What to work on
Would you copy all lines in the data that contain the word "saarlouis"?

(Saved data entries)
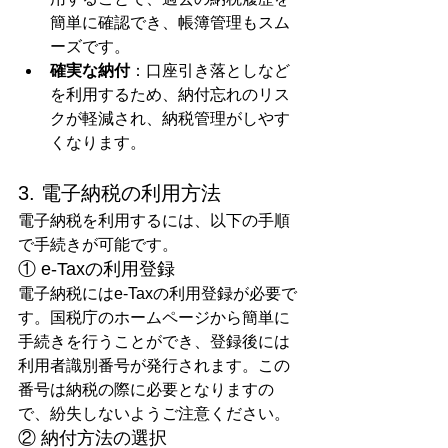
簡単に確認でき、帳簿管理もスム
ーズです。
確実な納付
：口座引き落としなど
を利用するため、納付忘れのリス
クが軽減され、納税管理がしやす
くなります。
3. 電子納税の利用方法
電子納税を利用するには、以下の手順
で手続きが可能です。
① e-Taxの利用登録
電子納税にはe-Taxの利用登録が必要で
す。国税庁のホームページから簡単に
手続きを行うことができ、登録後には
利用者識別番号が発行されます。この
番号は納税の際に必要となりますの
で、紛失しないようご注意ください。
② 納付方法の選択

...

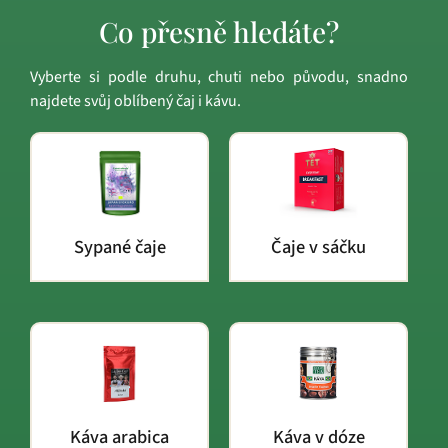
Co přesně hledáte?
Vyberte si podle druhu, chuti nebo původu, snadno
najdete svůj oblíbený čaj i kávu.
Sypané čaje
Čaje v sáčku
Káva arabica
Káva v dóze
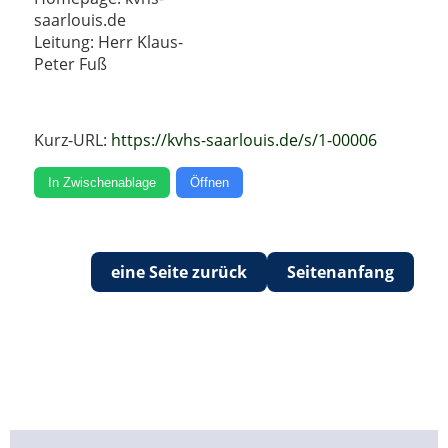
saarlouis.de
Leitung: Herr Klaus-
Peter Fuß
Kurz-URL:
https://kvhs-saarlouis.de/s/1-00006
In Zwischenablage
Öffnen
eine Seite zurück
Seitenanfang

Response
saarlouis.de
https://kvhs-saarlouis.de/s/1-00006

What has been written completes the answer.